С сестрой отношения не ладились с первого дня, в доме они ходили мимо друг друга молча, а отец то ли не замечал этого, то ли умело игнорировал.

Фрэнк был в восторге от маленькой внучки Молли и постепенно возвращался к жизни, становясь прежним человеком. Внучка дала ему второе дыхание, желание жить, и это беспокоило Эмму. Правда, которую она скрывала, мучила ее, но рассказать отцу обо всем она не могла. Не сейчас. Слишком много переживаний.

С чего она взяла, что возвращение домой пройдет как по маслу? Никто не говорил, что будет легко.

Эмма схватила две лопаты и бросила их в угол. Ранчо запущенное; сарай, конюшни, дом – все обветшало. Никому нет дела до того, что нужно обо всем этом заботиться. Кроме Кадена, конечно. Пару дней назад двое рабочих приходили, чтобы покрасить забор, а когда она сказала, что не нуждается в помощи, они проигнорировали ее. Как и все. Сказали, что они подчиняются Кадену, и если у нее какие-то вопросы, то она может обратиться к нему лично.

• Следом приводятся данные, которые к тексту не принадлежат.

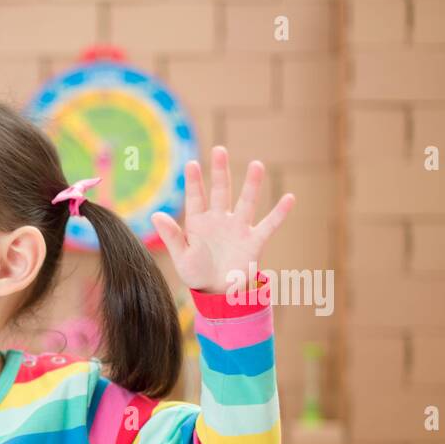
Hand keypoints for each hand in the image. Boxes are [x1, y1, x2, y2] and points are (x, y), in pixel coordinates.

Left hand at [150, 145, 295, 294]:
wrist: (217, 293)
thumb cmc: (196, 273)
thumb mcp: (181, 257)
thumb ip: (171, 236)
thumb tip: (155, 215)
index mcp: (198, 223)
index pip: (195, 198)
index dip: (193, 182)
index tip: (190, 163)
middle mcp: (219, 220)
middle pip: (220, 191)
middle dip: (220, 172)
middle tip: (219, 150)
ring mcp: (238, 228)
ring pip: (246, 202)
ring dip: (251, 185)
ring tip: (256, 165)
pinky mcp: (254, 241)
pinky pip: (268, 225)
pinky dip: (279, 213)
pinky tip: (289, 198)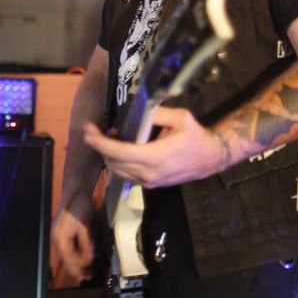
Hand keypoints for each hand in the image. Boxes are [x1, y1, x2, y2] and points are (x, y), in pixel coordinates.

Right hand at [51, 189, 94, 282]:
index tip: (90, 269)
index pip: (70, 258)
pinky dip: (74, 255)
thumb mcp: (85, 225)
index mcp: (60, 238)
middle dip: (76, 270)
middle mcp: (56, 239)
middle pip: (65, 260)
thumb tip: (89, 258)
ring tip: (85, 272)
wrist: (75, 190)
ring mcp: (58, 236)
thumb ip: (86, 242)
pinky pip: (67, 249)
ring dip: (76, 264)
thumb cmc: (80, 206)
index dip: (80, 265)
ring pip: (66, 256)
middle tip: (87, 277)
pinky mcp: (62, 232)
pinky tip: (82, 258)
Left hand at [83, 106, 224, 187]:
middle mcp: (148, 174)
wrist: (210, 158)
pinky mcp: (150, 185)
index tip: (88, 131)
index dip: (99, 142)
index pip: (118, 153)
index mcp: (155, 157)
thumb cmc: (195, 137)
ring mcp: (148, 182)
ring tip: (110, 138)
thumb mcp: (180, 118)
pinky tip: (121, 149)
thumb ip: (156, 114)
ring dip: (108, 155)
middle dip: (100, 147)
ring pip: (116, 171)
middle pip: (112, 163)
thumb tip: (137, 112)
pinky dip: (117, 162)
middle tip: (97, 130)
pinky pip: (125, 175)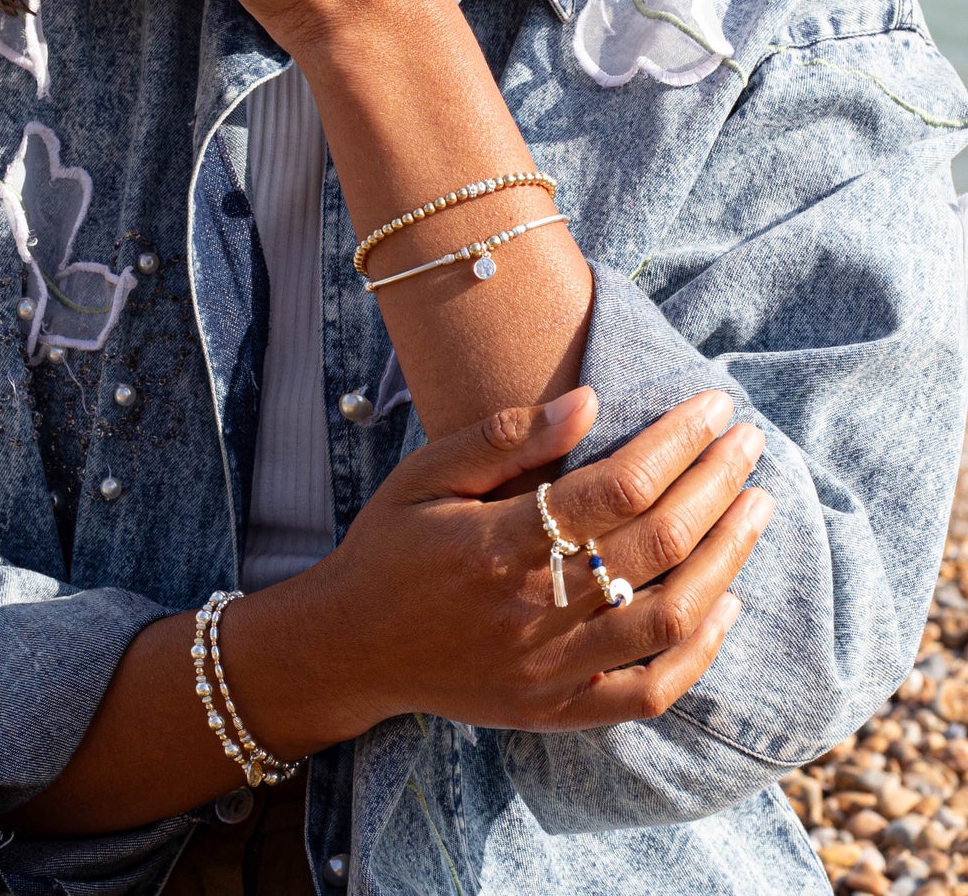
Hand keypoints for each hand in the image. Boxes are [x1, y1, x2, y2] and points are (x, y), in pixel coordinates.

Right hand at [306, 387, 771, 732]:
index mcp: (495, 542)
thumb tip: (589, 400)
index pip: (615, 486)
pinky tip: (727, 602)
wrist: (351, 647)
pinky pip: (650, 690)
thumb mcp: (425, 475)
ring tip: (757, 508)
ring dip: (726, 557)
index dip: (677, 442)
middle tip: (750, 443)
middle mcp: (531, 608)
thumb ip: (503, 438)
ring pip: (669, 615)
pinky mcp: (558, 708)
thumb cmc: (389, 546)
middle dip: (716, 485)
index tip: (715, 408)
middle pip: (655, 543)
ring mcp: (550, 667)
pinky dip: (701, 651)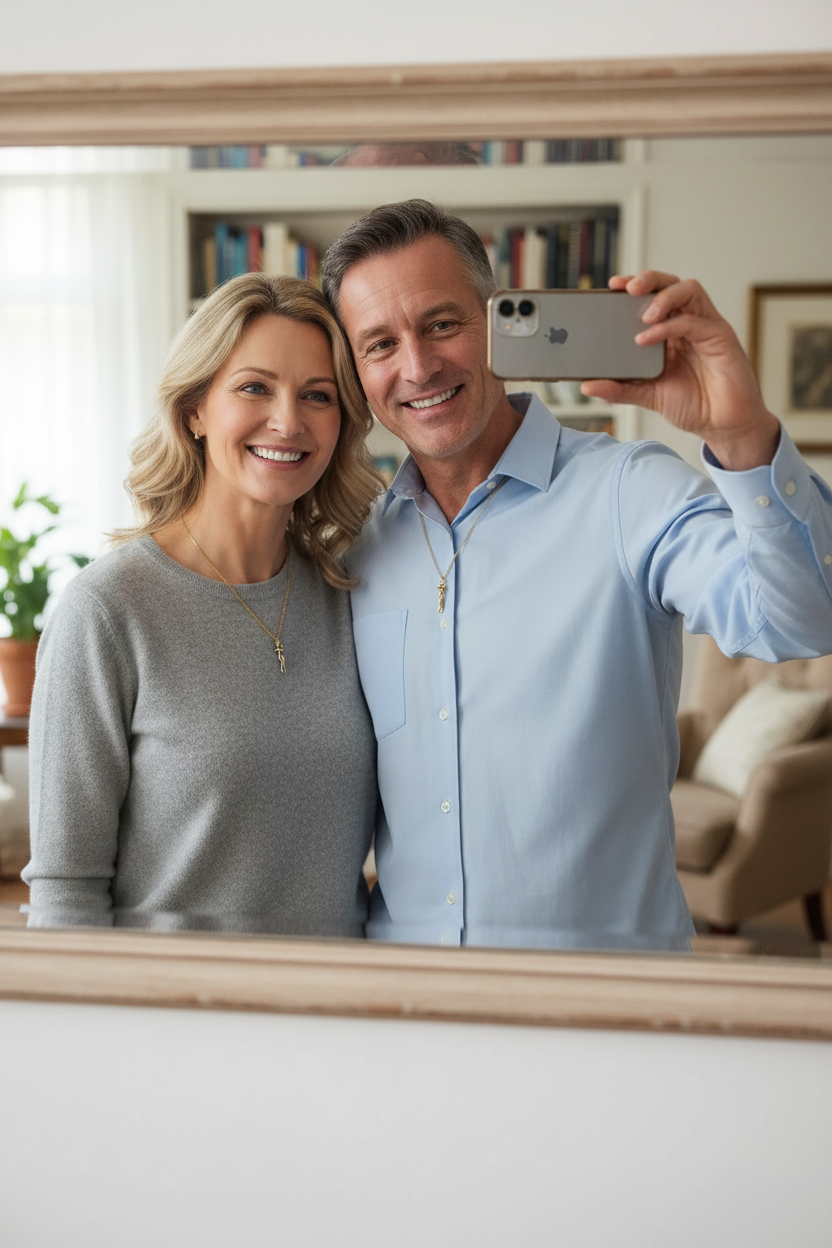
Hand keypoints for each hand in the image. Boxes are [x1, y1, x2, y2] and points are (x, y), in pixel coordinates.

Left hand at [581, 271, 780, 469]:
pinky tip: (646, 339)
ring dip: (662, 296)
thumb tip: (587, 386)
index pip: (653, 296)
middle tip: (625, 288)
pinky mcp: (721, 336)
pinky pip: (694, 321)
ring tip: (642, 314)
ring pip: (688, 290)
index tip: (610, 286)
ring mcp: (706, 327)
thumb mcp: (648, 396)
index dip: (633, 286)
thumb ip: (620, 389)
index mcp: (672, 331)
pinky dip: (668, 326)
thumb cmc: (694, 406)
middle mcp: (689, 323)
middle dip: (648, 279)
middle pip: (671, 283)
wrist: (724, 426)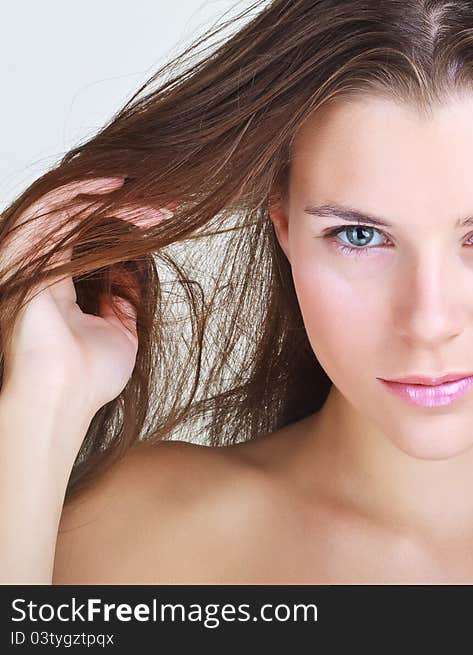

Можно подумать, это так просто.

Забор покрасили, но трава некошеная, перила на крыльце держатся на честном слове, в помещении, примыкающем к конюшне, где хранились седла и прочая амуниция, – полнейший хаос.

– Тут же есть полки, черт возьми, – ворчала Эмма, – почему все инструменты свалены в кучу?

Собирая разбросанные повсюду элементы конной упряжи, щетки, баночки с мастикой для шерсти и копыт и прочую мелочь, Эмма тихо злилась. Когда каждый предмет занял свое место, она гордо подбоченилась и удовлетворенно кивнула сама себе. Для такой перфекционистки, как Эмма, беспорядок был пыткой.

– И почему старое седло на столе? – спросила она, не обращаясь ни к кому конкретно.

– Потому что его нужно починить.

Эмма резко развернулась и увидела Грейси в дверях.

– И как долго оно тут лежит?

– Пару месяцев точно.

– Месяцев?

Эмма неодобрительно покачала головой.

– А почему Бак его не починит?

– Бак уволился полгода назад.

– Что?

Бак Симпсон работал на ранчо, сколько Эмма себя помнила. Мастер на все руки, он держал инструменты в превосходном состоянии.

– Почему?

Грейси безразлично пожала плечами и оперлась плечом о дверной косяк.

– Сказал, что слишком стар. Перебрался к дочери, живет на ранчо за Биллингсом. Там ему не нужно выходить зимой на улицу каждый день и работать.

– Почему ты мне не сообщила? Могла бы хоть сообщение написать.

– Да, конечно, мы же так близки, – съязвила Грейси.

Эмма вздохнула и запустила руки в задние карманы джинсов. В детстве сестра обычно следовала везде за ней по пятам.

– Я пыталась поддерживать связь, писала и звонила, а ты мне – никогда. Я уехала с ранчо, но не бросала семью.

– А что я должна была говорить? – запротестовала Грейси и оторвалась от косяка. – Удачных проб? Наслаждайся идеальной жизнью, пока я тут валюсь с ног от усталости.

Она посмеялась бы, если бы не было так грустно.

– Ты думаешь, у меня была идеальная жизнь? – не удержалась Эмма. – Я ходила на сотни прослушиваний, но редко получала роли. А эти предложения переспать с продюсером… Работа по двенадцать часов в ресторане из-за того, что арендодатель увеличил плату? Постоянно пристают какие-то стариканы, норовят шлепнуть по заду, когда приносишь заказ…

– Ой, подожди, достану платочек, посочувствую, – ответила Грейси.

– Ах ты, сучка!

– Ты не лучше.

Эмму охватило разочарование. Почему все думают, что в Голливуде хорошо живется? Грейси и понятия не имела, через что ей пришлось пройти. Обо всех этих мерзких и по-настоящему страшных вещах даже вспоминать было страшно…

– В чем дело, Грейси?! – всплеснула руками Эмма. – Не верю, что ты так злишься из-за того, что я на пару лет уехала из дома. Должно быть что-то еще.